RACHEL DE QUEIROZNasceu em 1910, em Fortaleza, capital do Ceará, Brasil.
Escreveu, antes dos vinte anos, um dos romances mais belos da literatura brasileira contemporânea, a que se seguiu uma vasta obra, muito marcada pelo neo-realismo (Rachel foi membro do Partido Comunista Brasileiro) e repartida por ficção, teatro, crónica e infanto-juvenil, à qual foram atribuídos inúmeros prémios. Foi a primeira mulher a entrar para a Academia Brasileira de Letras, em 1977.
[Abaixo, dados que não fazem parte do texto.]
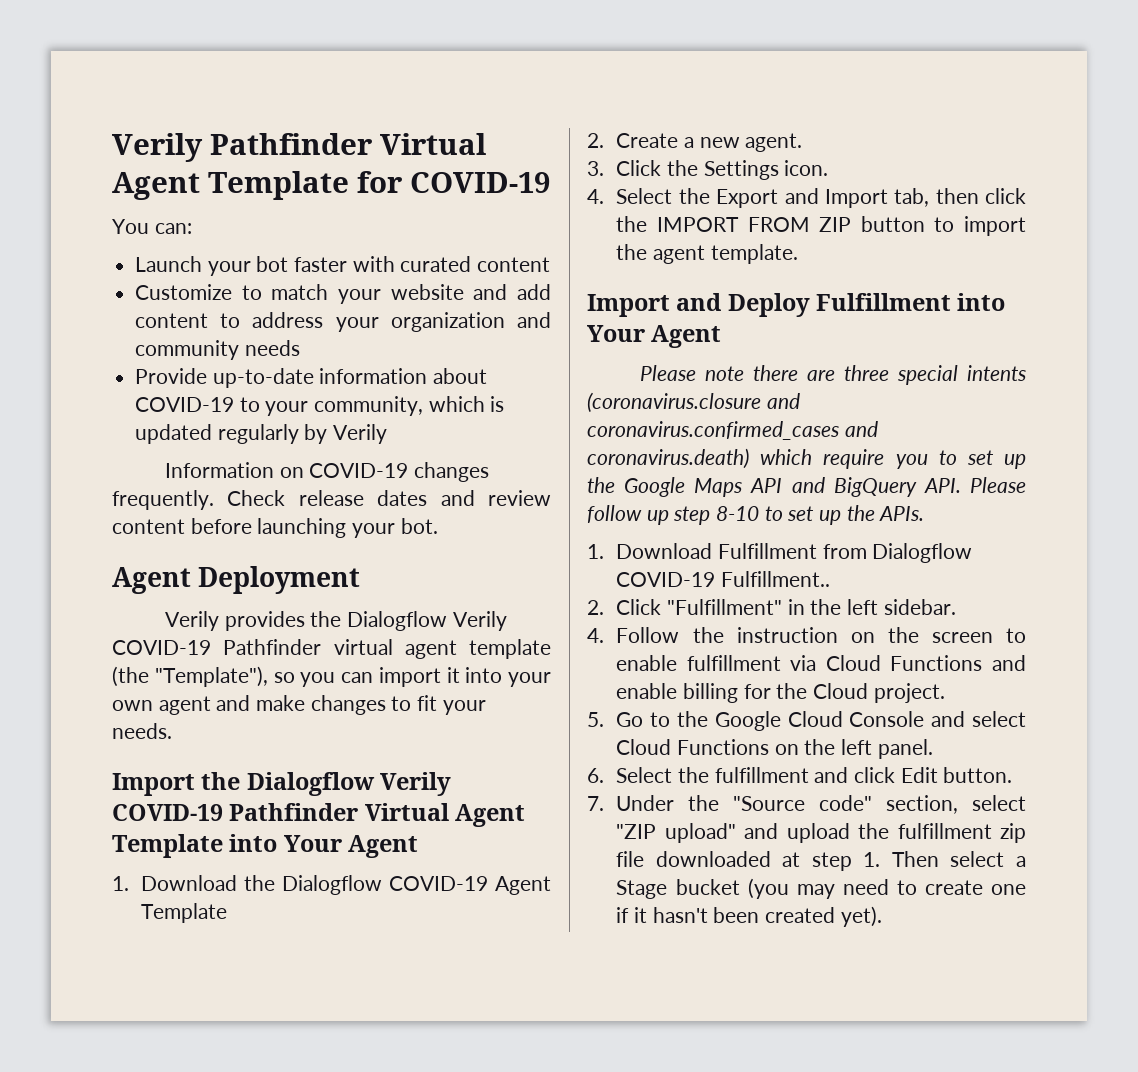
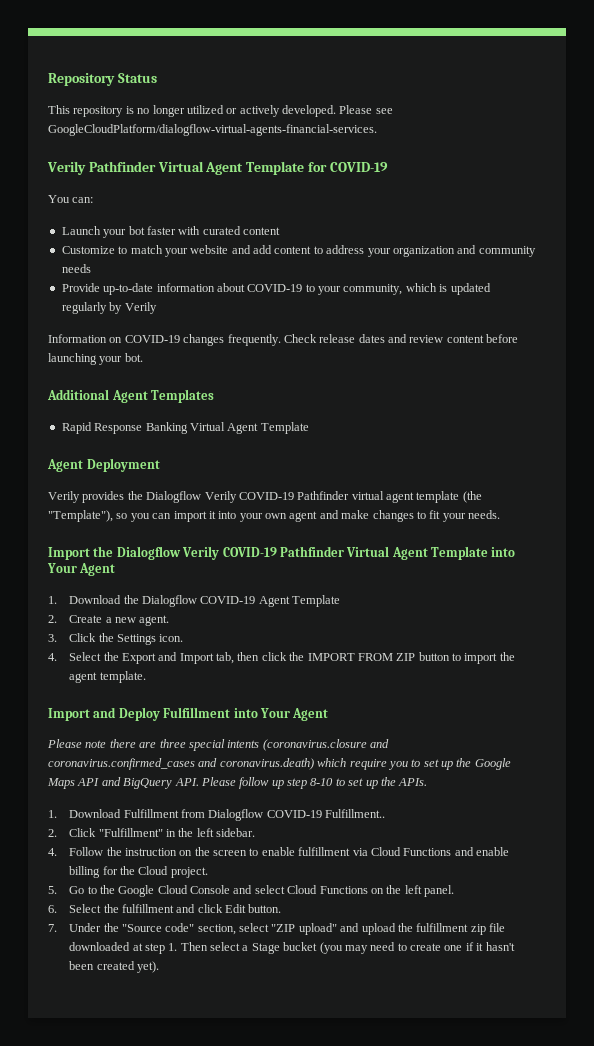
(112, 147) none -> [48,73,157,86] [48,105,393,117] [48,124,377,136] Repository Status // This repository is no longer utilized or actively developed. Please see GoogleCloudPlatform/dialogflow-virtual-agents-financial-services. //
(438, 526) none -> [47,389,215,403] [61,422,309,434] // Additional Agent Templates // Rapid Response Banking Virtual Agent Template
Morreu no dia 4 deste mês.
O pequeno ia no meio da carga, amarrado por um pano aos cabeçotes da cangalha.
De vez em quando, levava a mãozinha aos olhos, e fazia rah! rah! ah! ah! numa enrouquecida tentativa de choro.
Cordulina chegava-se à burra para o consolar, ajeitava-lhe o chapéu de pano na cabeça, até que um dos menores gritava:
- Olha, mãe! Os pés da zabelinha! olha o coice!
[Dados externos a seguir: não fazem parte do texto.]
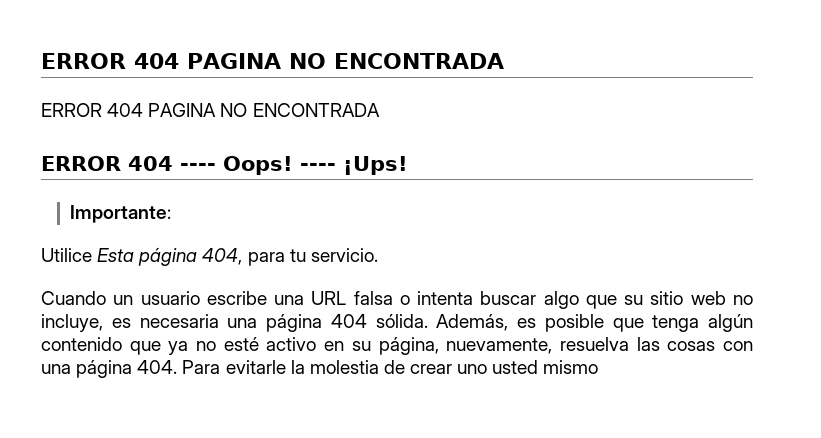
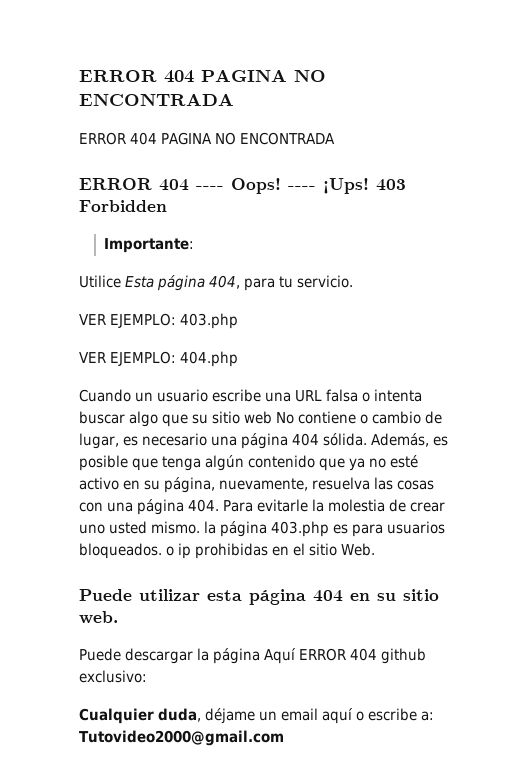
(408, 165) none -> [376,179,406,191] [79,200,167,212] 403 Forbidden
(378, 255) none -> [79,313,238,329] [79,351,238,367] // VER EJEMPLO: 403.php // VER EJEMPLO: 404.php
[732,295,753,305] [41,314,219,332] no incluye, es necesaria -> [276,411,442,424] [79,433,207,449] No contiene o cambio de lugar, es necesario
[543,360,599,374] mismo -> [151,521,445,537] [79,543,375,559] [79,589,439,605] [79,611,118,624] [79,648,426,664] [79,670,147,683] [79,708,434,724] [79,730,284,746] mismo. la página 403.php es para usuarios bloqueados. o ip prohibidas en el sitio Web. // Puede utilizar esta página 404 en su sitio web. // Puede descargar la página Aquí ERROR 404 github exclusivo: // Cualquier duda, déjame un email aquí o escribe a: Tutovideo2000@gmail.com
Chico Bento fechava a marcha, com o cacete ao ombro, do qual pendia uma trouxa.
Mocinha, de vestido engomado, também levava sua trouxa debaixo do braço, e na mão, os chinelos vermelhos de ir à missa.
O sol ia esquentando. De cima da cangalha, o menino chorou com mais força, debatendo-se, até que Cordulina o retirou, com medo de uma queda.
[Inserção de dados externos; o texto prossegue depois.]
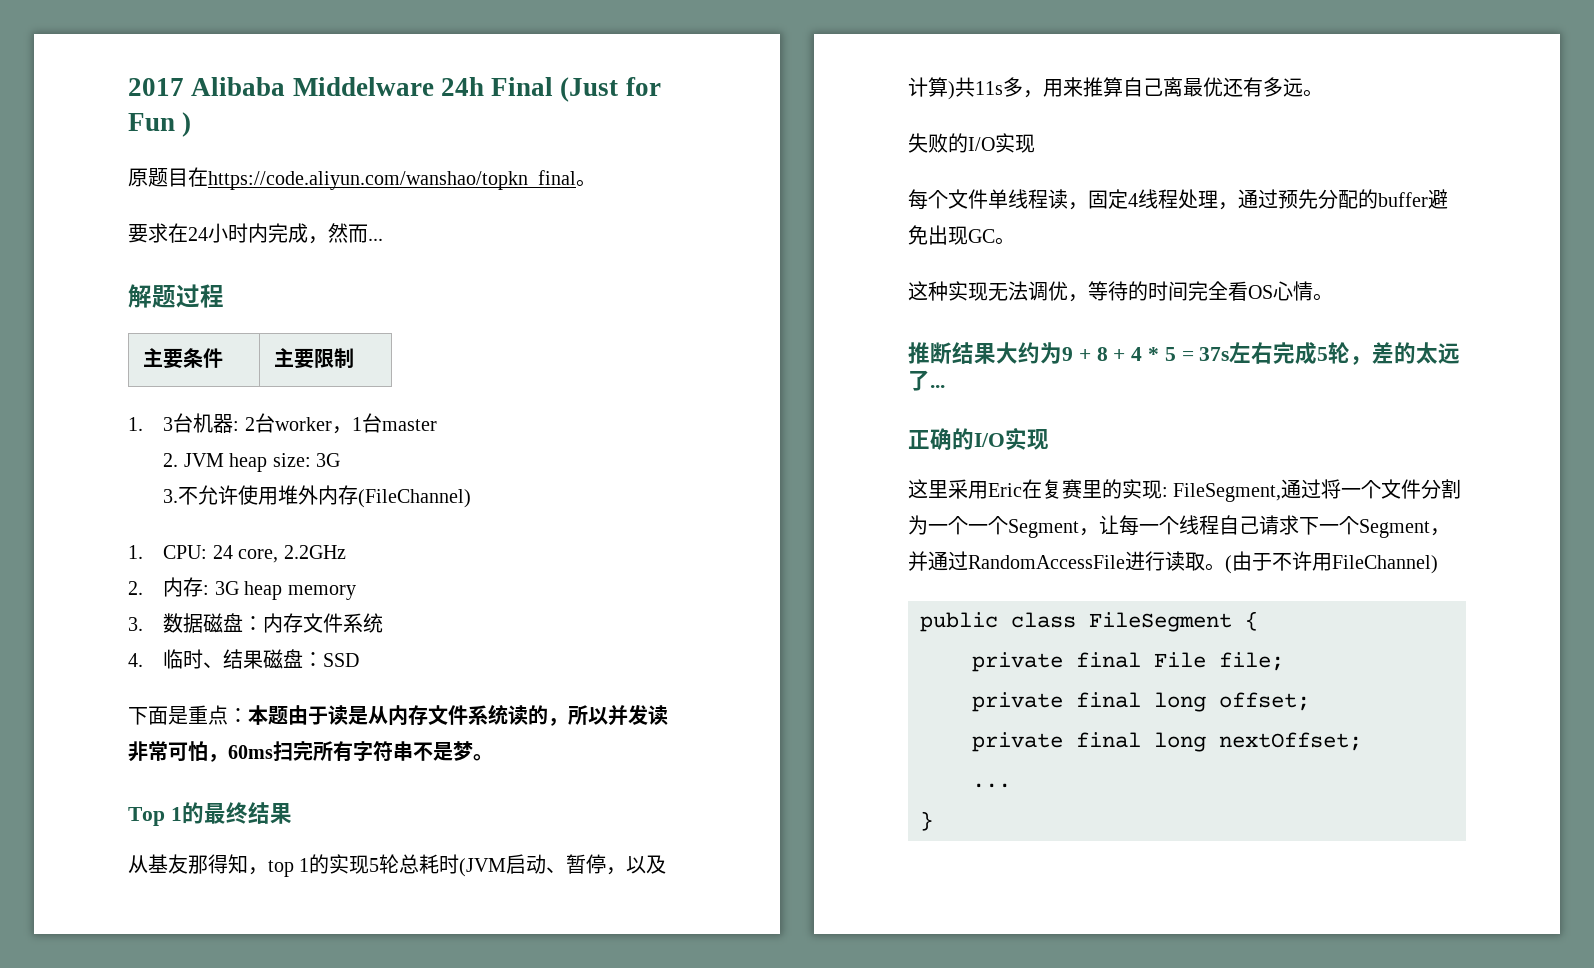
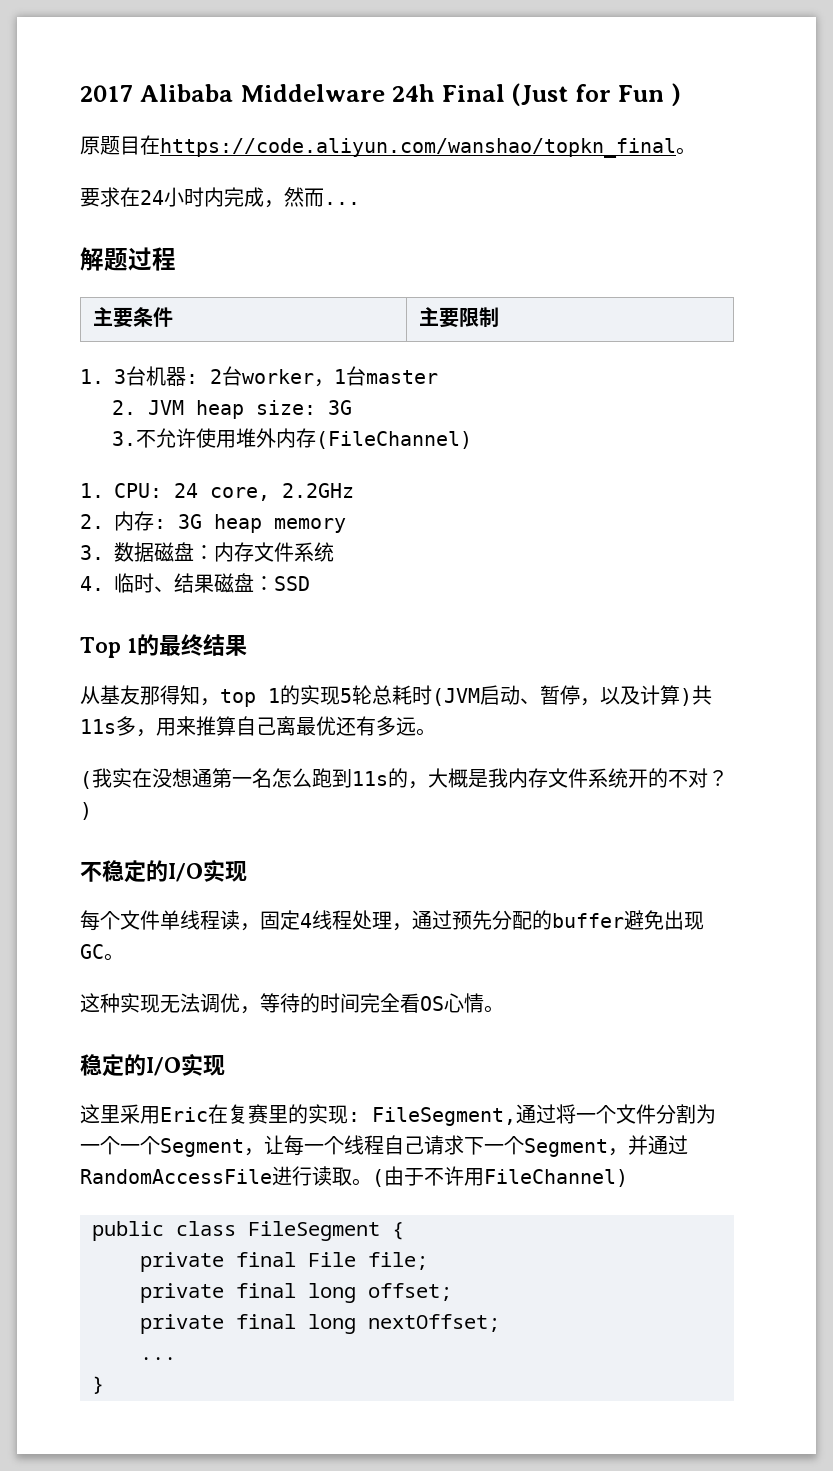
[128,704,668,726] [128,741,493,762] // 下面是重点：本题由于读是从内存文件系统读的，所以并发读非常可怕，60ms扫完所有字符串不是梦。 -> (310, 583) none
[908,133,948,153] 失败 -> [80,768,728,789] [80,802,92,820] [80,860,146,882] (我实在没想通第一名怎么跑到11s的，大概是我内存文件系统开的不对？) // 不稳定
[908,342,1461,365] [908,370,945,391] [908,428,952,450] 推断结果大约为9 + 8 + 4 * 5 = 37s左右完成5轮，差的太远了... // 正确 -> [80,1054,124,1076] 稳定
Pô-lo no quarto; logo uma briga se armou entre os outros, num assalto aceso ao lugar na cangalha; na balbúrdia da disputa, eles se confundiam e só se podia distinguir, de momento a momento, um murro, um rasgão, e nuvens de poeira.
Chico Bento, intervindo, trepou o menor. E os outros, por trás do pai, vingavam-se, estirando a língua, com gestos insultuosos mas perdidos porque o cavaleiro não os via, mergulhado na alegria de sua vitória.
Súbito, sua vozinha estridulou num grito comovido:
- Olha a Rendeira!
E apontava para uma vaca pintada de preto e branco, que, magra e quieta à beira da estrada, parecia esperar a família fugitiva para uma derradeira despedida.
Cordulina recomeçou a chorar; o próprio Chico Bento passou rapidamente a manga pelo rosto.
A Rendeira fitou em todos os seus grandes olhos dolorosos, donde escorria uma lista clara sobre o focinho escuro, como um caminho de lágrimas.
Só Mocinha olhou a rês com indiferença, ajeitou na mão as chinelas, e continuou a andar no seu passo macio, tão rápido e leve que mal esmagava os torrões quebradiços do chão.